§ Problem to work on
Below are records; the lines starting at the one with "font-weight: bold ->" and ending at the one with "gap: none ->" must be reproduced exactly, both included. Pictures must not appear.

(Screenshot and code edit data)
+ + + +

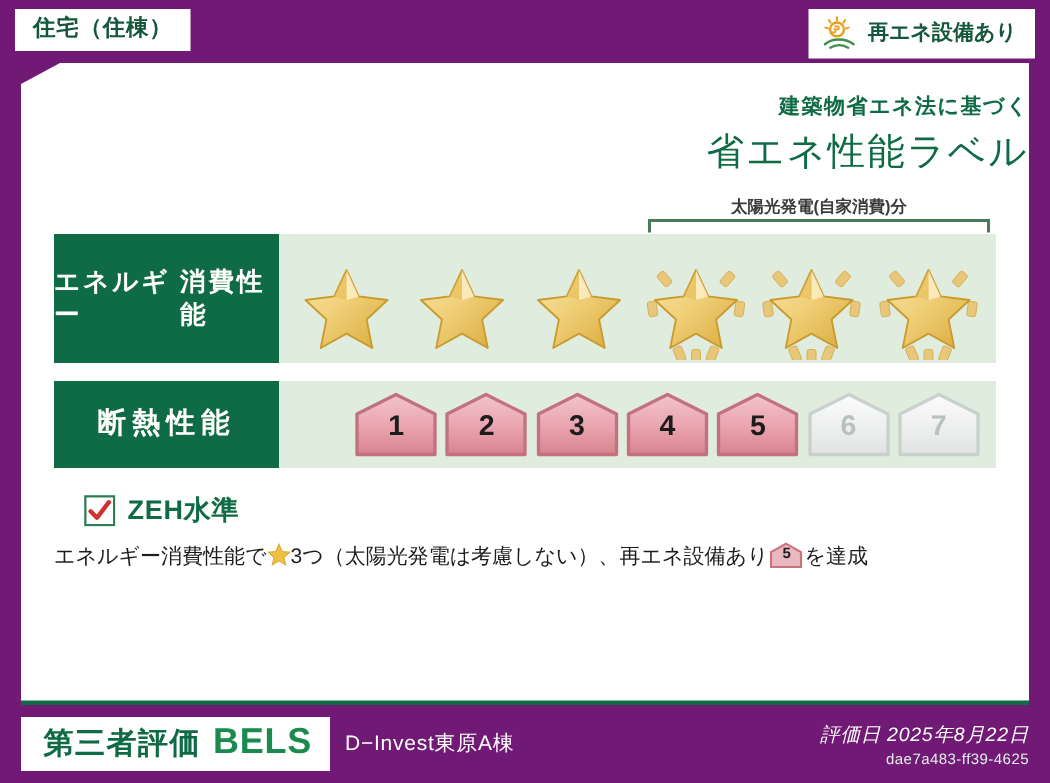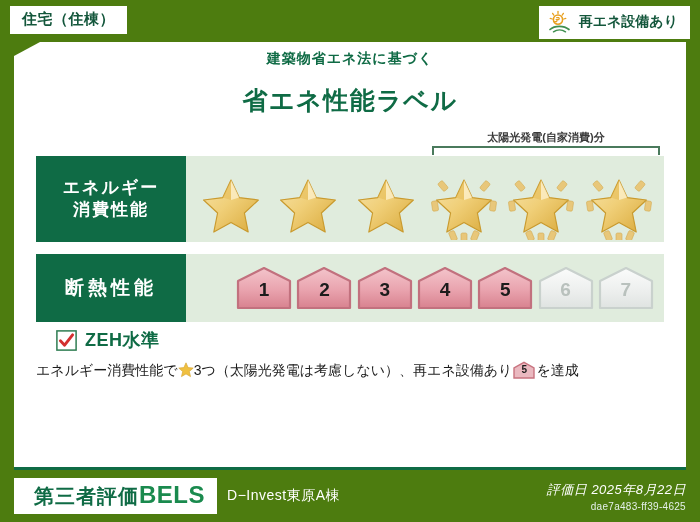"住宅（住棟）" #label-root { background: #4d7c0f -> #701a75 }
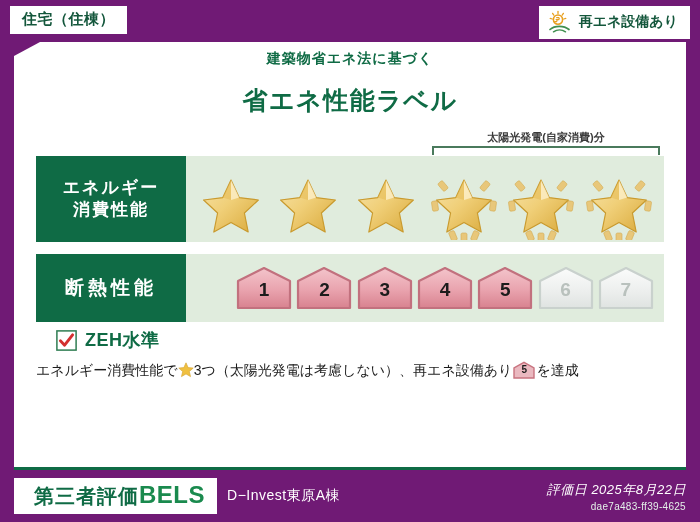"建築物省エネ法に基づく" .title-wrap { padding-top: 8px -> 20px; text-align: center -> right }
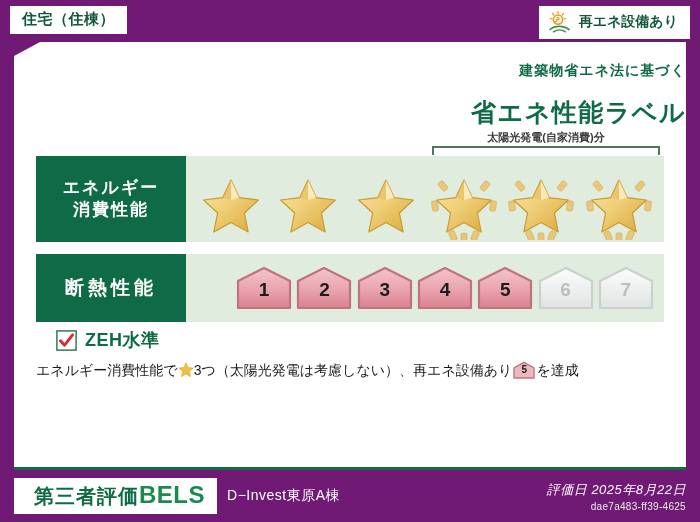"省エネ性能ラベル" .title-main { font-weight: bold -> normal; margin-top: 16px -> 4px }
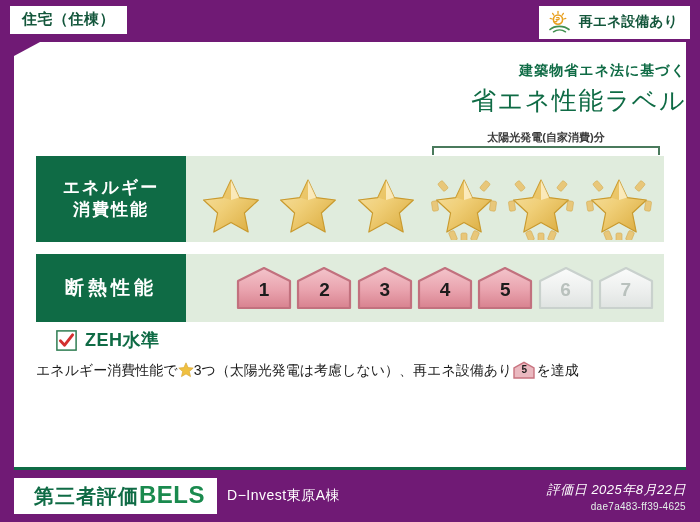"エネルギー" .perf-label { flex-direction: column -> row }
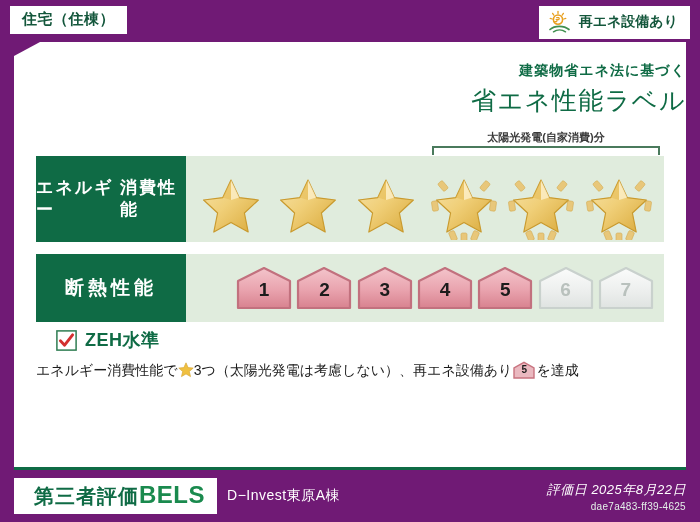"断熱性能" #row-insul { height: 68px -> 58px }
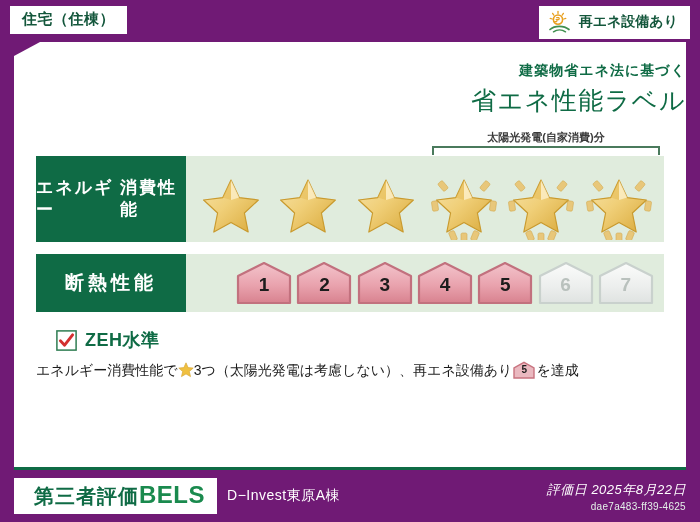"第三者評価" .bels-box { gap: none -> 8px; padding: 3px 12px 4px 20px -> 3px 12px 4px 15px }
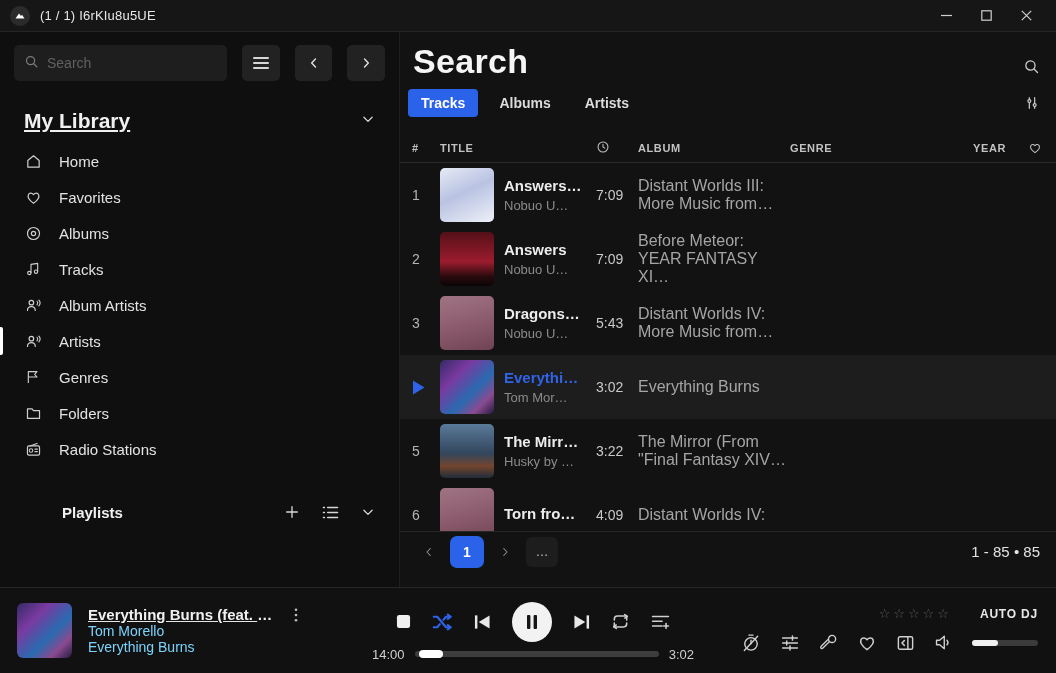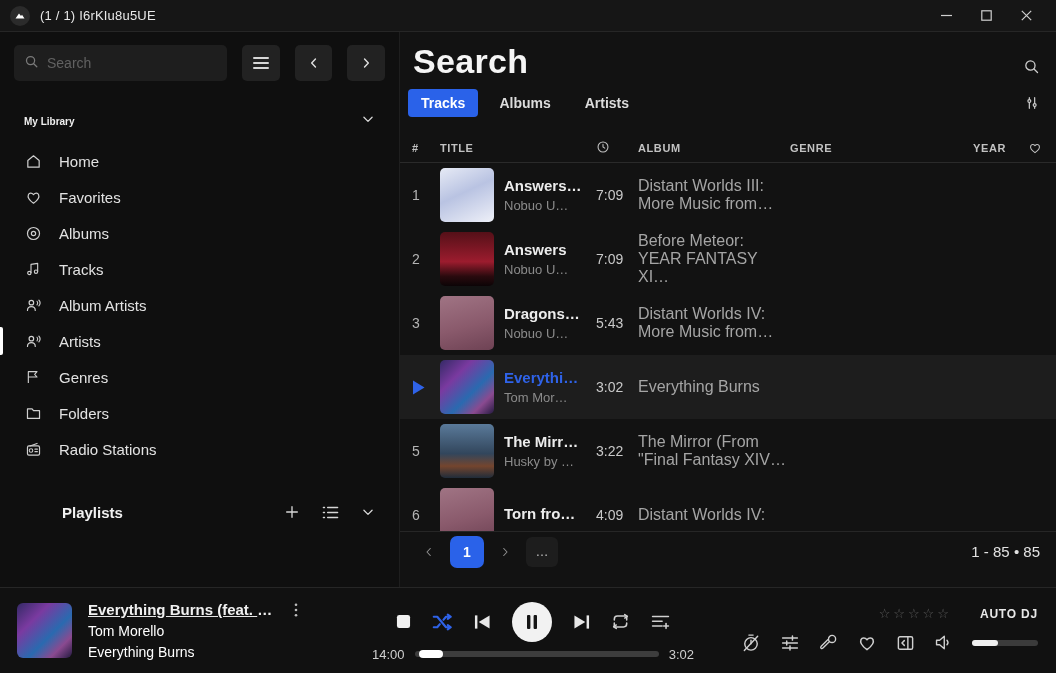"My Library" .sb-section .hdr { font-size: 10px -> 21px; text-decoration: none -> underline }
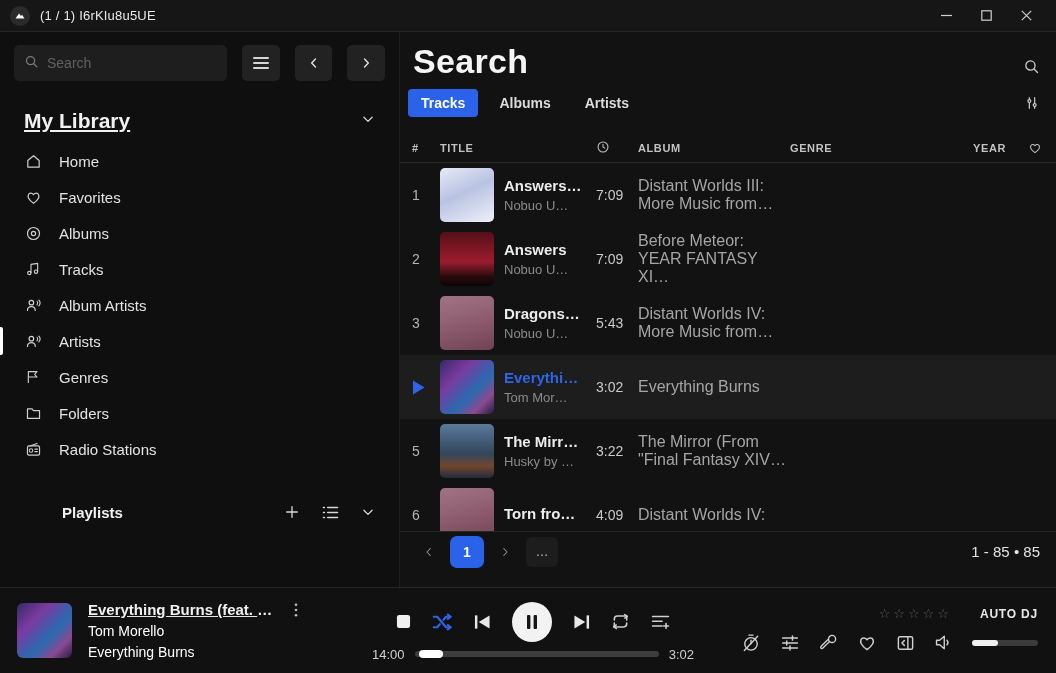"Tom Morello" .pl-artist, .pl-album { color: #ffffff -> #7dd3fc; margin-top: 5px -> none }
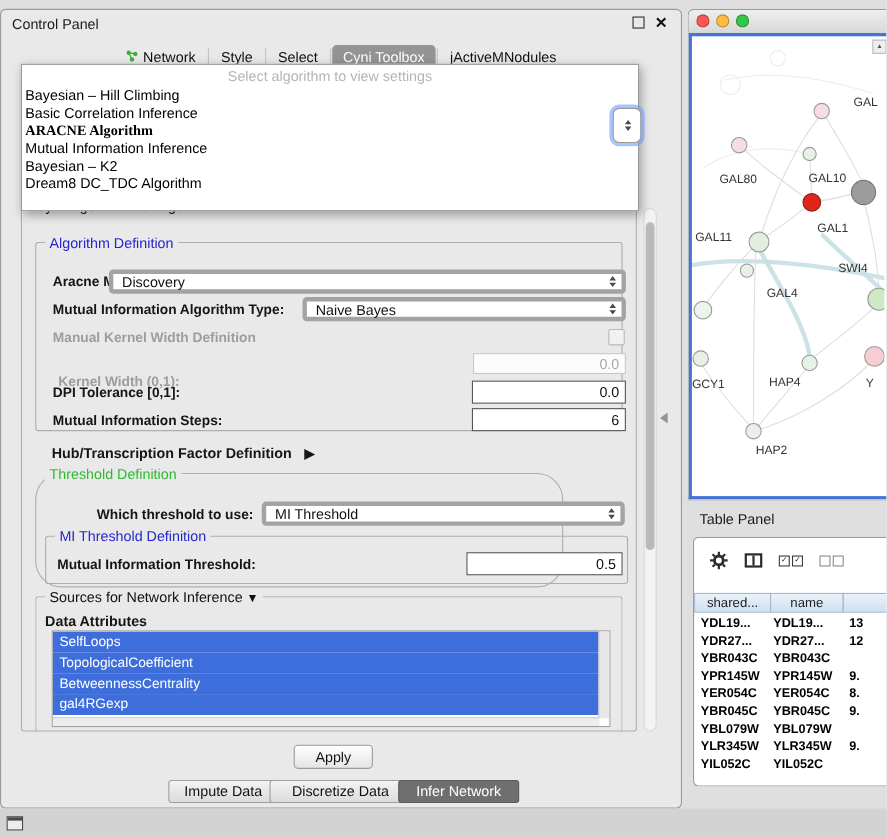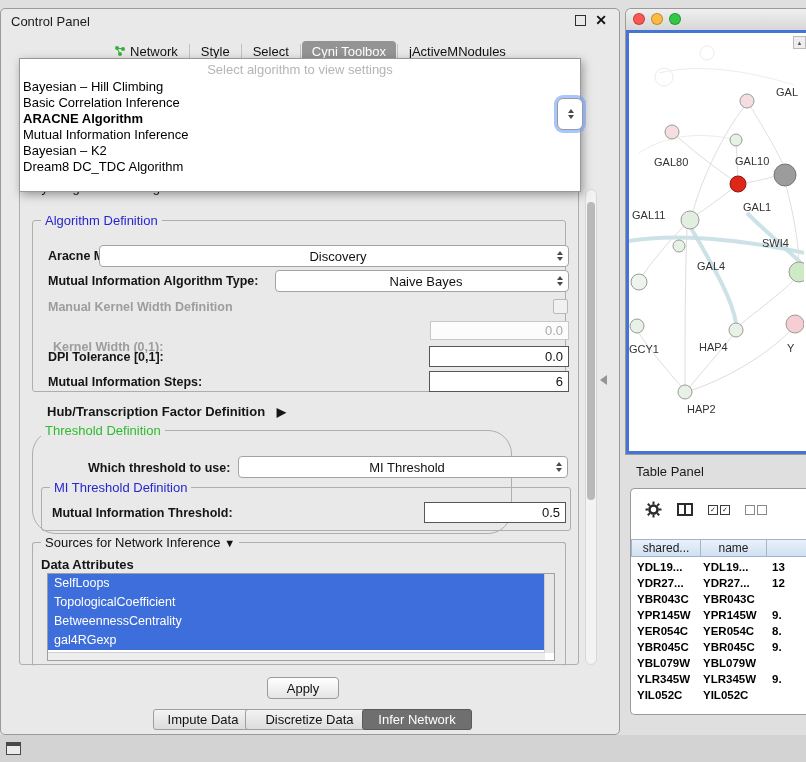"ARACNE Algorithm" .popup-item.sel { font-family: none -> Liberation Serif, serif }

+ + + +

§ Result of the exercise
"省エネ性能ラベル" .title-main { font-weight: bold -> normal; margin-top: 16px -> 4px }
"エネルギー" .perf-label { flex-direction: column -> row }
"断熱性能" #row-insul { height: 68px -> 58px }
"第三者評価" .bels-box { gap: none -> 8px; padding: 3px 12px 4px 20px -> 3px 12px 4px 15px }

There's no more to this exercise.